Corinth digested the information briefly, then, slowly: “Looks like you may have stumbled onto something big.”

“Well, where’s the cause? The medium, the apparatus, it’s all the same as yesterday, I tell you. I’m going nuts trying to find out if I’ve got a potential Nobel Prize or just sloppy technique!”

Very slowly, as if his mind were shying away from a dimly seen realization, Corinth said: “It’s odd this should have happened today.”

“Hm?” Lewis glanced sharply up, and Corinth related his own encounters.

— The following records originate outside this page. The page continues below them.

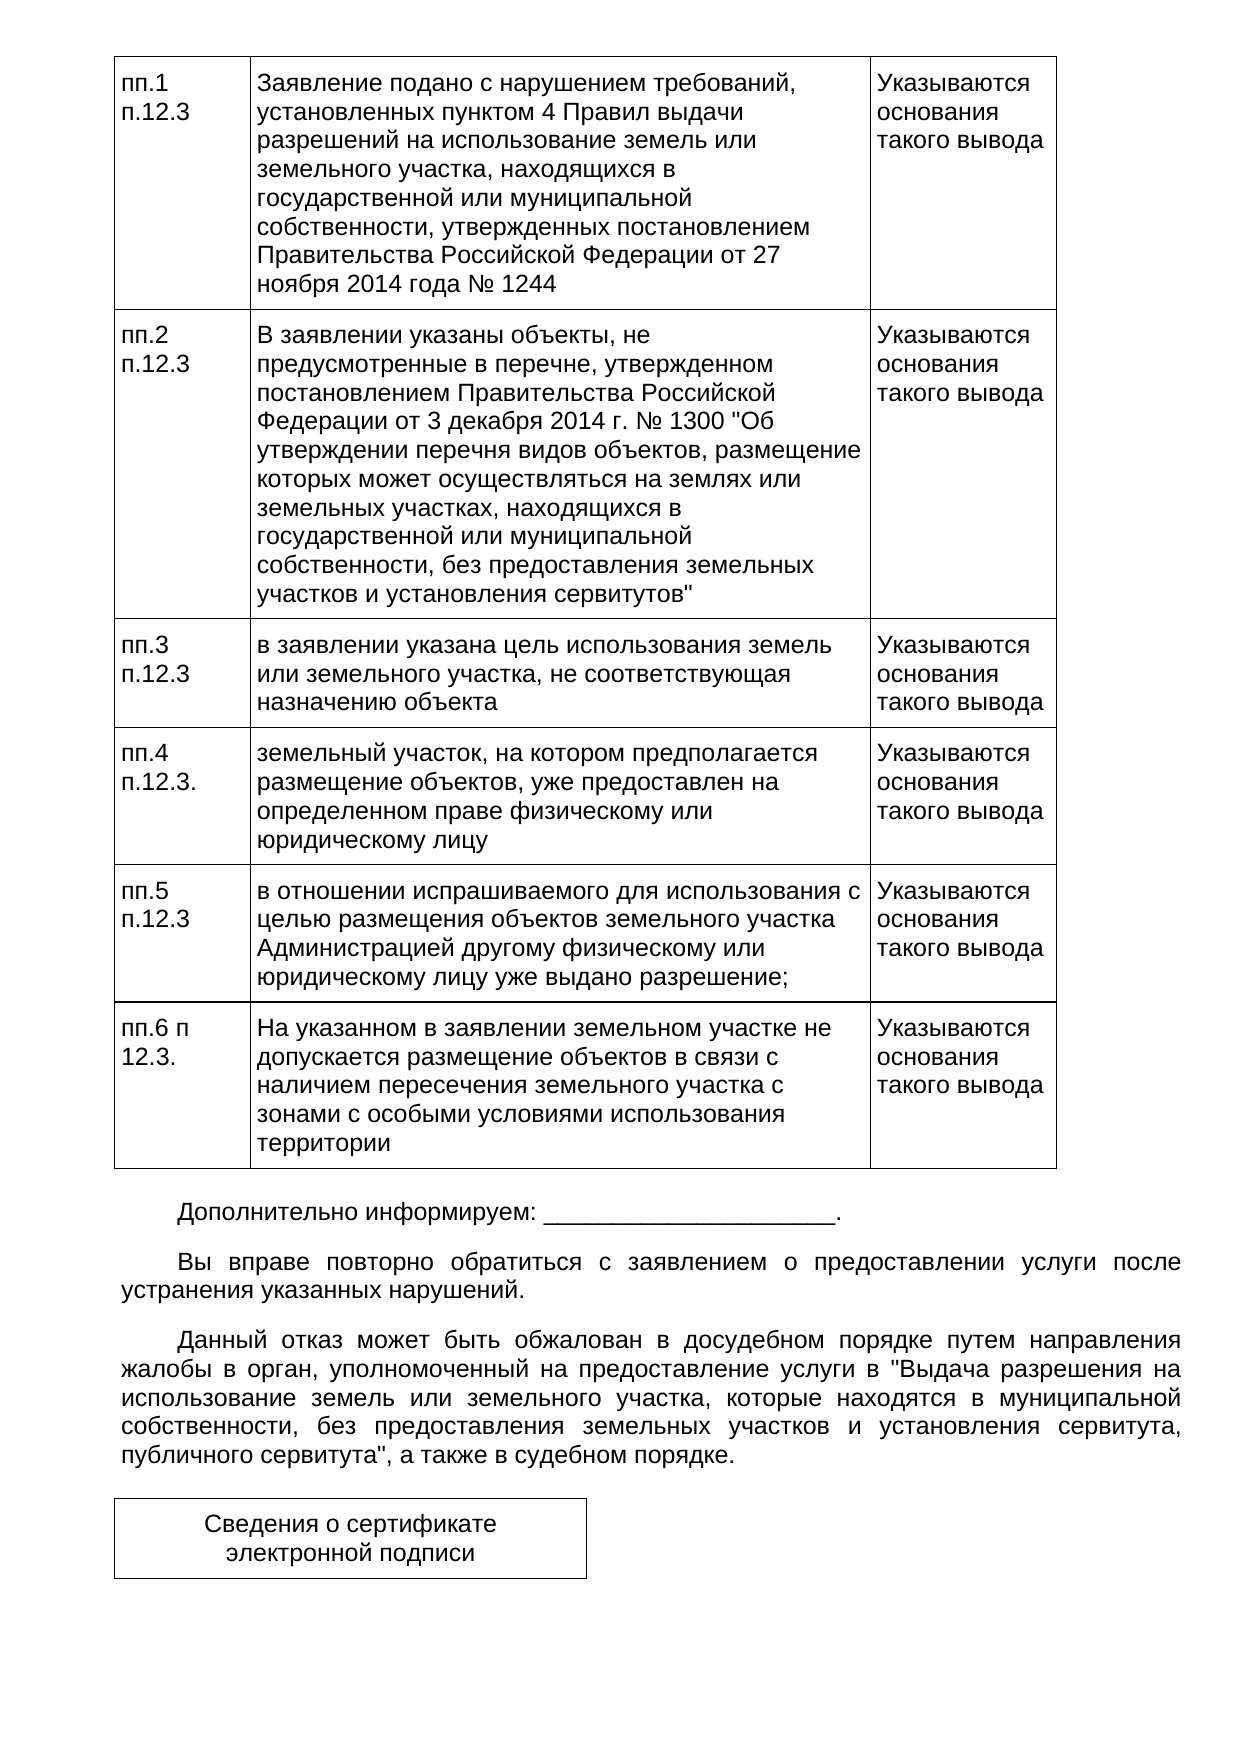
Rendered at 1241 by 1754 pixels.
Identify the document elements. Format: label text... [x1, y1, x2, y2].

table_cell Заявление подано с нарушением требований, установленных пунктом 4 Правил выдачи разрешений на использование земель или земельного участка, находящихся в государственной или муниципальной собственности, утвержденных постановлением Правительства Российской Федерации от 27 ноября 2014 года № 1244 [251, 57, 870, 308]
table_cell пп.5 п.12.3 [115, 865, 250, 1001]
text Дополнительно информируем: _____________________. [121, 1197, 1183, 1226]
table_cell Указываются основания такого вывода [871, 1003, 1056, 1167]
text Вы вправе повторно обратиться с заявлением о предоставлении услуги после устранения указанных нарушений. [121, 1247, 1183, 1304]
table_cell пп.6 п 12.3. [115, 1003, 250, 1167]
table_cell Указываются основания такого вывода [871, 728, 1056, 864]
table_cell Указываются основания такого вывода [871, 310, 1056, 618]
table_cell пп.1 п.12.3 [115, 57, 250, 308]
table_header Сведения о сертификате электронной подписи [115, 1499, 586, 1577]
table_cell пп.2 п.12.3 [115, 310, 250, 618]
table_cell В заявлении указаны объекты, не предусмотренные в перечне, утвержденном постановлением Правительства Российской Федерации от 3 декабря 2014 г. № 1300 "Об утверждении перечня видов объектов, размещение которых может осуществляться на землях или земельных участках, находящихся в государственной или муниципальной собственности, без предоставления земельных участков и установления сервитутов" [251, 310, 870, 618]
text Данный отказ может быть обжалован в досудебном порядке путем направления жалобы в орган, уполномоченный на предоставление услуги в "Выдача разрешения на использование земель или земельного участка, которые находятся в муниципальной собственности, без предоставления земельных участков и установления сервитута, публичного сервитута", а также в судебном порядке. [121, 1325, 1183, 1469]
table_cell Указываются основания такого вывода [871, 865, 1056, 1001]
table_cell земельный участок, на котором предполагается размещение объектов, уже предоставлен на определенном праве физическому или юридическому лицу [251, 728, 870, 864]
table_cell пп.4 п.12.3. [115, 728, 250, 864]
table_cell Указываются основания такого вывода [871, 619, 1056, 727]
table_cell в отношении испрашиваемого для использования с целью размещения объектов земельного участка Администрацией другому физическому или юридическому лицу уже выдано разрешение; [251, 865, 870, 1001]
table_cell в заявлении указана цель использования земель или земельного участка, не соответствующая назначению объекта [251, 619, 870, 727]
table_cell На указанном в заявлении земельном участке не допускается размещение объектов в связи с наличием пересечения земельного участка с зонами с особыми условиями использования территории [251, 1003, 870, 1167]
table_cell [871, 57, 1056, 308]
table_cell пп.3 п.12.3 [115, 619, 250, 727]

“Very odd,” agreed the biologist. “And no big thunderstorms lately—ozone stimulates the mind—but my cultures are sealed in glass anyway—” Something flashed in his eyes.

Corinth looked around. “Hullo, there’s Helga. Wonder what made her so late? Hi, there!” He stood up, waving across the room, and Helga Arnulfsen bore her tray over to their table and sat down.

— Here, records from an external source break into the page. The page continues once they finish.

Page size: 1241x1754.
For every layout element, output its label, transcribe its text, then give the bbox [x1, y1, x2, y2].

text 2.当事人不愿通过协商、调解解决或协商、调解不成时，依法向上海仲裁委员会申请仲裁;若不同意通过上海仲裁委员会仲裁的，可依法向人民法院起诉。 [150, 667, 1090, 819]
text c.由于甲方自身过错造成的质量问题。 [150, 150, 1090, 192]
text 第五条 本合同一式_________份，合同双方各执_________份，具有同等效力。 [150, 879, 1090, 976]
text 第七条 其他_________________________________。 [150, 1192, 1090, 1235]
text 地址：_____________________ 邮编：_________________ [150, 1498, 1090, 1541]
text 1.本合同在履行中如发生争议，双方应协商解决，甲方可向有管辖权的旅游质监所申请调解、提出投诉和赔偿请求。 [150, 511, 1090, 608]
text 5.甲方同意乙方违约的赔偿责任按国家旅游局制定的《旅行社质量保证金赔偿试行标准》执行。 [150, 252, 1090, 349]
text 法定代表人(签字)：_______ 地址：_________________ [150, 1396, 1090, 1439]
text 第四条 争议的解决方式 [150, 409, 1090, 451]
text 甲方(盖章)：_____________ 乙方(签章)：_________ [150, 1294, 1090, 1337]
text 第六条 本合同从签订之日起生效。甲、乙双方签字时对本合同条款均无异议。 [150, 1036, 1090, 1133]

She was a tall, rangy, handsome woman, her long blonde hair drawn tightly around the poised head, but something in her manner—an impersonal energy, an aloofness, perhaps only the unfeminine crispness of speech and dress—made her less attractive than she could have been. She’d changed since the old days, right after the war, thought Corinth. He’d been taking his doctorate at Minnesota, where she was studying journalism, and they’d had fun together; though he’d been too much and too hopelessly in love with his work and another girl to think seriously about her. Afterward they had corresponded, and he had gotten her a secretarial post at the Institute, two years
before. She was chief administrative assistant now, and did a good job of it.